Пусть танцуют белые медведи - стр. 12
– Да входи же!
Папа провел ее в гостиную.
– А вот и я с подарками! – возвестила Дагмар своим тысячелетним голосом.
Под перезвон рождественских ангелов, стоявших на придиванном столике, она приступила к раздаче подарков.
Сессан досталась резиновая косточка, а дедушке – сигара. Маме – моя губная помада, которой она сразу же накрасила губы. Я получил магнитофон, такой маленький, что умещался в кармане, и свитер, такой большой, что налез бы и на слона: бабушка специально связала его на вырост. Папе я купил новую губную гармошку. Она блестела, словно серебрёная, и стоила так дорого, что на нее ушли почти все деньги, которые я заработал за раздачу рекламных проспектов. А еще он получил пару кальсон, на которых я сзади фломастером написал: «Покой». Бабушка, как увидела эту надпись, так и зашлась от смеха, у нее даже слезы полились из глаз. Они капали прямо в форму для выпечки, которую подарила ей мама.
Отец сидел и вертел в руках гармошку, глаза его сияли от радости.
– Только полюбуйтесь! – повторял он. – Видали ли вы когда-нибудь такую гармошку?
Папа осторожно поднес ее к губам и попробовал разок дунуть. На голове у него красовалась белая меховая шапка – подарок от мамы. Он был похож на настоящего белого медведя, а гармошка играла как раз так, как и положено в песне Элвиса «Aloha-Oe».
Больше папа не мог терпеть, хоть поначалу и задумал приберечь Сюрприз под самый конец, когда все подарки уже будут розданы. Он поднялся с места.
– Послушай-ка, рождественский гном, а как насчет пакета, который ты спрятал в соседней комнате.
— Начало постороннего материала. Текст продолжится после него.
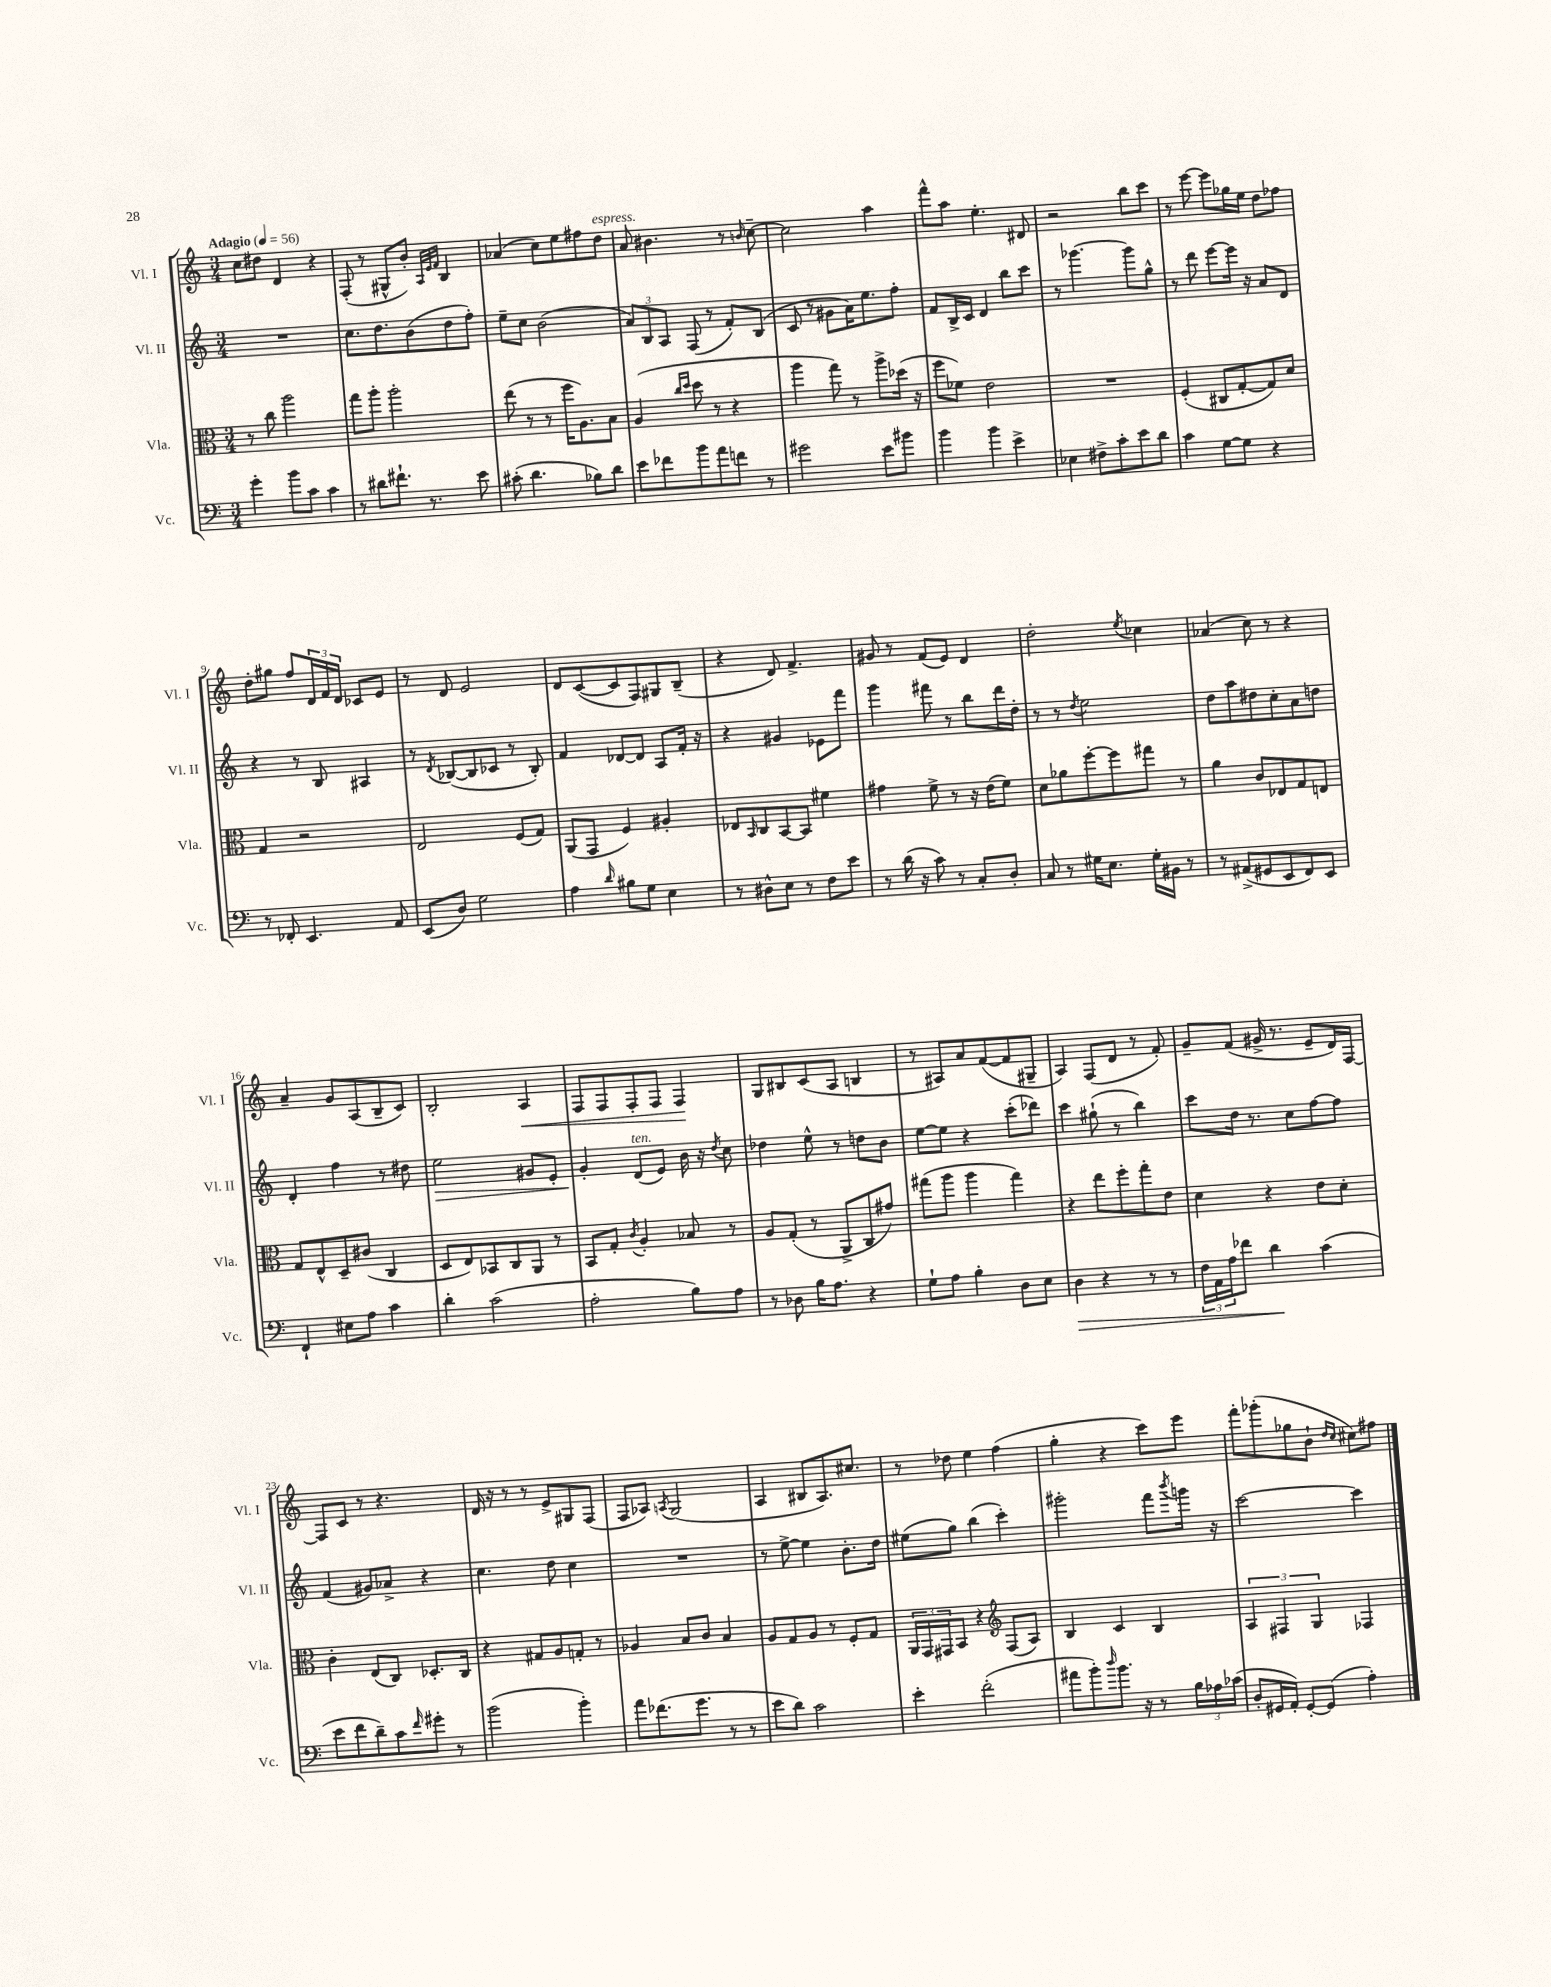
<<
\new StaffGroup <<
\new Staff = "s0" \with { instrumentName = "Vl. I" shortInstrumentName = "Vl. I" } {
    \clef treble \key c \major \numericTimeSignature \time 3/4 \tempo "Adagio" 4 = 56
    c''8 dis''8 d'4 r4 |
    f8-.( r8 gis8-^ b'8-.) \grace { a32 e'32 f'32 } b4 |
    aes'4( c''8) e''8 fis''8 d''8^\markup { \italic "espress." } |
    a'8 bis'4. r8 \grace { b'16 } c''8~-- |
    c''2 a''4 |
    f'''8-^ a''8 e''4.-. dis'8 |
    r2 b''8 c'''8 |
    r8 e'''8~ e'''8 ges''16 e''16 d''8 fes''8 |
    d''8-. gis''8 f''8 \tuplet 3/2 { d'16 f'16 d'16 } ces'8 e'8 |
    r8 d'8 e'2 |
    d'8 c'8~( c'8 f8) gis8 b8--( |
    r4 d'8) f'4.-> |
    gis'8 r8 f'8( e'8) d'4 |
    d''2-. \acciaccatura { e''8 } ces''4 |
    aes'4( c''8) r8 r4 |
    a'4-- g'8 a8( b8-- c'8) |
    b2-. a4\< |
    f8 f8 f8-. f8 f4\! |
    g8 bis8 c'8( a8 b4 |
    r8 ais8) a'8 f'8~( f'8 gis8-- |
    a4) f8( d'8 r8 f'8-.) |
    g'8-- f'8( gis'16-> r8. e'8-- d'16) f16~ |
    f8 c'8 r8 r4. |
    d'16 r16 r8 r8 e'8-> gis8 f8( |
    f8 aes8) \acciaccatura { a8 } g2( |
    a4 bis8 a8.) cis''8. |
    r8 des''8 e''4 f''4( |
    g''4-. r4 c'''8) e'''8 |
    f'''8-. ges'''8-.( ges''8 b'8-! \grace { d''16 c''16 } cis''8) fis''8 \bar "|." |
}
\new Staff = "s1" \with { instrumentName = "Vl. II" shortInstrumentName = "Vl. II" } {
    \clef treble \key c \major \numericTimeSignature \time 3/4
    R2. |
    c''8. d''8. b'8( d''8 f''8-.) |
    e''8-- c''8 b'2( |
    \tuplet 3/2 { a'8) b8 a8 } f8( r8 f'8-.) b8( |
    c'8 r8 gis'8 a'16) e''8. f''8-. |
    f'8 b16-> c'16 d'4 b''8 c'''8 |
    r8 ges'''4.~ ges'''8 g''8-^ |
    r8 d'''8 e'''8~ e'''16 r16 a'8 d'8 |
    r4 r8 b8 ais4 |
    r8 \acciaccatura { d'8 } bes8~( bes8 ces'8 r8 bes8-.) |
    f'4 des'8~ des'8 a8 f'16-. r16 |
    r4 gis'4 ees'8 f'''8 |
    g'''4 fis'''8 r8 b''8 d'''16 d''16-. |
    r8 r8 \acciaccatura { d''8 } e''2 |
    d''8 a''8 dis''8 c''8-. a'8 d''8 |
    d'4-. f''4 r8 dis''8 |
    e''2\> gis'8 e'8-. |
    g'4-.\! d'8^\markup { \italic "ten." }( e'8) b'16 r16 \acciaccatura { d''8 } c''8 |
    des''4 e''8-^ r8 d''8 b'8 |
    e''8~ e''8 r4 c'''8-.( des'''8) |
    c'''4 gis''8-!( r8 b''4) |
    c'''8 d''16 r8. c''8 f''8~ f''8 |
    f'4( gis'8) aes'8-> r4 |
    c''4. d''8 c''4 |
    R2. |
    r8 e''8~-> e''4 b'8.-. d''16 |
    eis''8( g''8) b''4( c'''4-.) |
    gis'''2-. f'''8 \acciaccatura { b'''8 } g'''16 r16 |
    c'''2~ c'''4 \bar "|." |
}
\new Staff = "s2" \with { instrumentName = "Vla." shortInstrumentName = "Vla." } {
    \clef alto \key c \major \numericTimeSignature \time 3/4
    r8 c''8 a''2 |
    g''8 a''8-. a''2-. |
    e''8( r8 r8 f''16 a8.) b8 |
    a4( \grace { c''16 d''16 } d''8 r8 r4 |
    a''4 g''8) r8 a''8-> des''16( r16 |
    f''8 fes'8) e'2 |
    R2. |
    f4-.( cis8 g8~-. g8) d'8 |
    g4 r2 |
    e2 f8( g8) |
    a,8( g,8 f4) ais4-. |
    ees8 \grace { b,16 } c8 b,8~ b,8 fis'4 |
    gis'4 f'8-> r8 r16 e'16( f'8) |
    d'8 aes'8 f''8~-. f''8 gis''8 r8 |
    a'4 c'8 ees8 g8 e8 |
    g8 e8-^ d8-- cis'8( c4 |
    d8 e8) bes,8 c8 a,8 r8 |
    b,8 g8-. \acciaccatura { c'8 } a4-. bes8 r8 |
    a8 g8-.( r8 a,8-> c8 gis'8) |
    gis''8( a''8 a''4 gis''4) |
    r4 e''8 f''8-. g''8-. e'8 |
    d'4 r4 e'8 d'8-. |
    c'4-. e8( c8) des8.-. c16 |
    r4 gis8 a8 g8-. r8 |
    aes4 b8 c'8 b4 |
    a8 g8 a8 r8 f8-. g8 |
    \tuplet 3/2 { a,16 g,16 gis,16 } b,8 r4 \clef treble f8( a8) |
    b4 c'4 b4 |
    \tuplet 3/2 { a4 fis4 g4 } fes4 \bar "|." |
}
\new Staff = "s3" \with { instrumentName = "Vc." shortInstrumentName = "Vc." } {
    \clef bass \key c \major \numericTimeSignature \time 3/4
    g'4-. b'8 c'8 c'4 |
    r8 dis'8 fis'8.-! r8. e'8 |
    cis'8-.( d'4. bes8) d'8 |
    e'8 fes'8 b'8 a'8 f'8 r8 |
    gis'2 e'8 bis'8 |
    b'4 b'4 e'4-> |
    ees4 fis8-> c'8-. e'8 d'8 |
    c'4 g8~ g8 r4 |
    r8 fes,8-. e,4. a,8 |
    e,8( d8) g2 |
    a4 \grace { d'16 } bis8 g8 e4 |
    r8 dis8-^ e8 r8 f8 e'8 |
    r8 d'16( r16 c'8) r8 c8-. d8-. |
    c8 r8 gis16 e8. gis16-. bis,16 r8 |
    r8 ais,8->( gis,8 e,8 f,8) e,8 |
    f,4-! eis8 a8 c'4 |
    d'4-. c'2( |
    a2-. b8) a8 |
    r8 des8 b16 a8. r4 |
    g8-! a8 b4-. d8 e8 |
    d4\> r4 r8 r8 |
    \tuplet 3/2 { f16 a,16 a16 } fes'8 d'4\! c'4( |
    e'8 f'8 d'8--) c'8 \grace { f'16 } gis'8-. r8 |
    b'2( b'4-.) |
    a'8 fes'8.( g'8. r8 r8 |
    e'8 d'8) c'2 |
    e'4-. f'2-.( |
    ais'8 b'8-.) \grace { d''16 } b'8. r16 r8 \tuplet 3/2 { b16 aes16 ces'16( } |
    d8-. gis,16 a,16-.) gis,8~-. gis,8( a4-.) \bar "|." |
}
>>
>>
Ты про него не забыл?
– В чем дело? – заволновалась мама. – Какой еще пакет?
– Этот парень в колпаке припрятал один подарок, – объяснил с улыбкой отец. – Но, к счастью, я вовремя его нашел.
Он потянул Дагмар по направлению к спальне.
– Да это все мелочи! – крикнула им мама.
– Конечно – «мелочи»! – отвечал папа и продолжал двигаться к моей комнате.
Он распахнул дверь, и все увидели стоявшую там коробку. Мама снова села на место. А я было подумал, что она вот-вот бросится за ними вдогонку.
– Так ты об этом? – спросила она еле слышно.
– Ясное дело! – подтвердил отец. – Это тебе от самого большого в мире жадины.
Он сам донес коробку и поставил к маминым ногам. Мама совсем опешила. Дрожащими руками она разорвала упаковку.
Внутри был телевизор – блестящий и огромный. Двадцатишестидюймовый, известнейшей марки «Люксор». Модель года!
– Чокнутые! – прошептала мама. – Он, поди, уйму денег стоит.
– И с дистанционным управлением, – сказал отец. – Представь, ты теперь можешь полеживать на диване и трескать свои огурцы, пока ждешь…
Но он не успел договорить. Мама закрыла ему рот рукой. И заодно чмокнула его в лоб. Там остался яркий красный след от помады – как раз у края шапки.
– Сумасшедший, – вздохнула мама и как-то погрустнела: так бывает, когда по-настоящему чему-то рад.
«Now and then, – пробормотал папа, – now and then there’s a fool such as I»[8].
Вот здесь бы всему и закончиться!
Словно стоп-кадр, когда фильм вдруг останавливается и все застывает на месте. Пусть бы отец так и стоял с красным поцелуем на лбу и навечно сохранил это радостное выражение. А мама бы так и замерла на цыпочках подле него в своем красном платье, все еще вытянув губы для поцелуя и положив руки ему на плечи. И через дым дедушкиной сигары можно было бы разглядеть елку, новенький телик и мою улыбающуюся рожу.